DATA RECORDS:
- - - - -

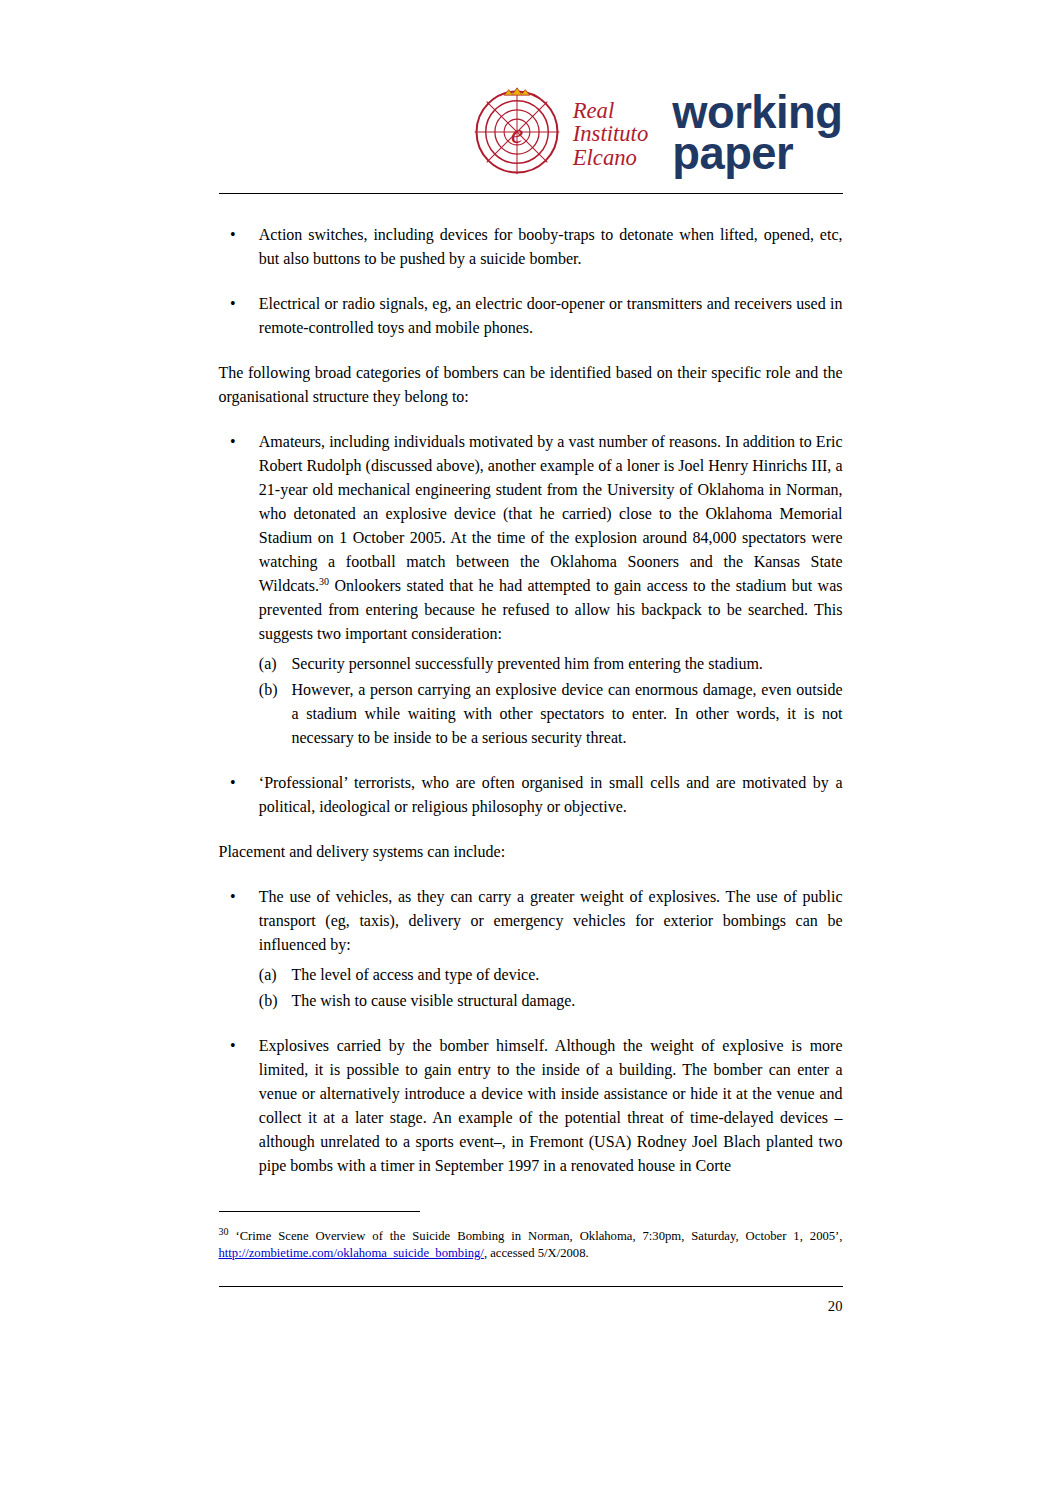e
Real Instituto Elcano
working paper
Action switches, including devices for booby-traps to detonate when lifted, opened, etc, but also buttons to be pushed by a suicide bomber.
Electrical or radio signals, eg, an electric door-opener or transmitters and receivers used in remote-controlled toys and mobile phones.
The following broad categories of bombers can be identified based on their specific role and the organisational structure they belong to:
Amateurs, including individuals motivated by a vast number of reasons. In addition to Eric Robert Rudolph (discussed above), another example of a loner is Joel Henry Hinrichs III, a 21-year old mechanical engineering student from the University of Oklahoma in Norman, who detonated an explosive device (that he carried) close to the Oklahoma Memorial Stadium on 1 October 2005. At the time of the explosion around 84,000 spectators were watching a football match between the Oklahoma Sooners and the Kansas State Wildcats.30 Onlookers stated that he had attempted to gain access to the stadium but was prevented from entering because he refused to allow his backpack to be searched. This suggests two important consideration:
(a) Security personnel successfully prevented him from entering the stadium.
(b) However, a person carrying an explosive device can enormous damage, even outside a stadium while waiting with other spectators to enter. In other words, it is not necessary to be inside to be a serious security threat.
‘Professional’ terrorists, who are often organised in small cells and are motivated by a political, ideological or religious philosophy or objective.
Placement and delivery systems can include:
The use of vehicles, as they can carry a greater weight of explosives. The use of public transport (eg, taxis), delivery or emergency vehicles for exterior bombings can be influenced by:
(a) The level of access and type of device.
(b) The wish to cause visible structural damage.
Explosives carried by the bomber himself. Although the weight of explosive is more limited, it is possible to gain entry to the inside of a building. The bomber can enter a venue or alternatively introduce a device with inside assistance or hide it at the venue and collect it at a later stage. An example of the potential threat of time-delayed devices –although unrelated to a sports event–, in Fremont (USA) Rodney Joel Blach planted two pipe bombs with a timer in September 1997 in a renovated house in Corte
30 ‘Crime Scene Overview of the Suicide Bombing in Norman, Oklahoma, 7:30pm, Saturday, October 1, 2005’, http://zombietime.com/oklahoma_suicide_bombing/, accessed 5/X/2008.
20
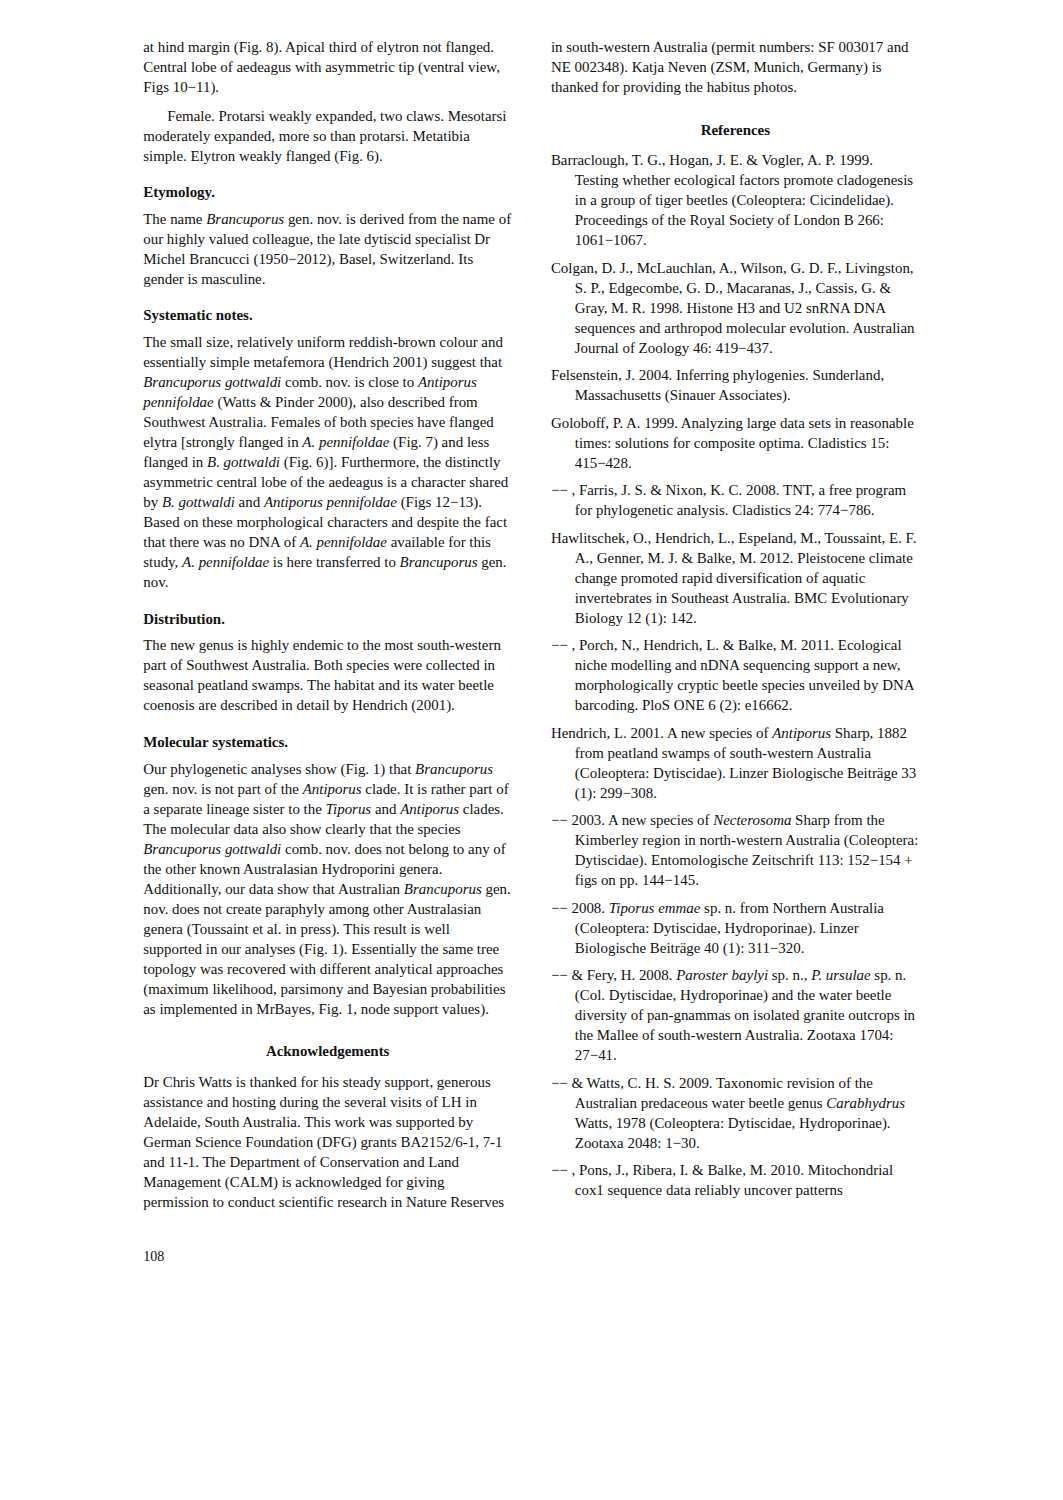at hind margin (Fig. 8). Apical third of elytron not flanged. Central lobe of aedeagus with asymmetric tip (ventral view, Figs 10−11).
Female. Protarsi weakly expanded, two claws. Mesotarsi moderately expanded, more so than protarsi. Metatibia simple. Elytron weakly flanged (Fig. 6).
Etymology.
The name Brancuporus gen. nov. is derived from the name of our highly valued colleague, the late dytiscid specialist Dr Michel Brancucci (1950−2012), Basel, Switzerland. Its gender is masculine.
Systematic notes.
The small size, relatively uniform reddish-brown colour and essentially simple metafemora (Hendrich 2001) suggest that Brancuporus gottwaldi comb. nov. is close to Antiporus pennifoldae (Watts & Pinder 2000), also described from Southwest Australia. Females of both species have flanged elytra [strongly flanged in A. pennifoldae (Fig. 7) and less flanged in B. gottwaldi (Fig. 6)]. Furthermore, the distinctly asymmetric central lobe of the aedeagus is a character shared by B. gottwaldi and Antiporus pennifoldae (Figs 12−13). Based on these morphological characters and despite the fact that there was no DNA of A. pennifoldae available for this study, A. pennifoldae is here transferred to Brancuporus gen. nov.
Distribution.
The new genus is highly endemic to the most south-western part of Southwest Australia. Both species were collected in seasonal peatland swamps. The habitat and its water beetle coenosis are described in detail by Hendrich (2001).
Molecular systematics.
Our phylogenetic analyses show (Fig. 1) that Brancuporus gen. nov. is not part of the Antiporus clade. It is rather part of a separate lineage sister to the Tiporus and Antiporus clades. The molecular data also show clearly that the species Brancuporus gottwaldi comb. nov. does not belong to any of the other known Australasian Hydroporini genera. Additionally, our data show that Australian Brancuporus gen. nov. does not create paraphyly among other Australasian genera (Toussaint et al. in press). This result is well supported in our analyses (Fig. 1). Essentially the same tree topology was recovered with different analytical approaches (maximum likelihood, parsimony and Bayesian probabilities as implemented in MrBayes, Fig. 1, node support values).
Acknowledgements
Dr Chris Watts is thanked for his steady support, generous assistance and hosting during the several visits of LH in Adelaide, South Australia. This work was supported by German Science Foundation (DFG) grants BA2152/6-1, 7-1 and 11-1. The Department of Conservation and Land Management (CALM) is acknowledged for giving permission to conduct scientific research in Nature Reserves in south-western Australia (permit numbers: SF 003017 and NE 002348). Katja Neven (ZSM, Munich, Germany) is thanked for providing the habitus photos.
References
Barraclough, T. G., Hogan, J. E. & Vogler, A. P. 1999. Testing whether ecological factors promote cladogenesis in a group of tiger beetles (Coleoptera: Cicindelidae). Proceedings of the Royal Society of London B 266: 1061−1067.
Colgan, D. J., McLauchlan, A., Wilson, G. D. F., Livingston, S. P., Edgecombe, G. D., Macaranas, J., Cassis, G. & Gray, M. R. 1998. Histone H3 and U2 snRNA DNA sequences and arthropod molecular evolution. Australian Journal of Zoology 46: 419−437.
Felsenstein, J. 2004. Inferring phylogenies. Sunderland, Massachusetts (Sinauer Associates).
Goloboff, P. A. 1999. Analyzing large data sets in reasonable times: solutions for composite optima. Cladistics 15: 415−428.
−− , Farris, J. S. & Nixon, K. C. 2008. TNT, a free program for phylogenetic analysis. Cladistics 24: 774−786.
Hawlitschek, O., Hendrich, L., Espeland, M., Toussaint, E. F. A., Genner, M. J. & Balke, M. 2012. Pleistocene climate change promoted rapid diversification of aquatic invertebrates in Southeast Australia. BMC Evolutionary Biology 12 (1): 142.
−− , Porch, N., Hendrich, L. & Balke, M. 2011. Ecological niche modelling and nDNA sequencing support a new, morphologically cryptic beetle species unveiled by DNA barcoding. PloS ONE 6 (2): e16662.
Hendrich, L. 2001. A new species of Antiporus Sharp, 1882 from peatland swamps of south-western Australia (Coleoptera: Dytiscidae). Linzer Biologische Beiträge 33 (1): 299−308.
−− 2003. A new species of Necterosoma Sharp from the Kimberley region in north-western Australia (Coleoptera: Dytiscidae). Entomologische Zeitschrift 113: 152−154 + figs on pp. 144−145.
−− 2008. Tiporus emmae sp. n. from Northern Australia (Coleoptera: Dytiscidae, Hydroporinae). Linzer Biologische Beiträge 40 (1): 311−320.
−− & Fery, H. 2008. Paroster baylyi sp. n., P. ursulae sp. n. (Col. Dytiscidae, Hydroporinae) and the water beetle diversity of pan-gnammas on isolated granite outcrops in the Mallee of south-western Australia. Zootaxa 1704: 27−41.
−− & Watts, C. H. S. 2009. Taxonomic revision of the Australian predaceous water beetle genus Carabhydrus Watts, 1978 (Coleoptera: Dytiscidae, Hydroporinae). Zootaxa 2048: 1−30.
−− , Pons, J., Ribera, I. & Balke, M. 2010. Mitochondrial cox1 sequence data reliably uncover patterns
108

- - - - -

WORK TO COMPLETE: Number of lines above containing the word "Sharp": state it and add nothing else.

EXERCISE OUTPUT: 2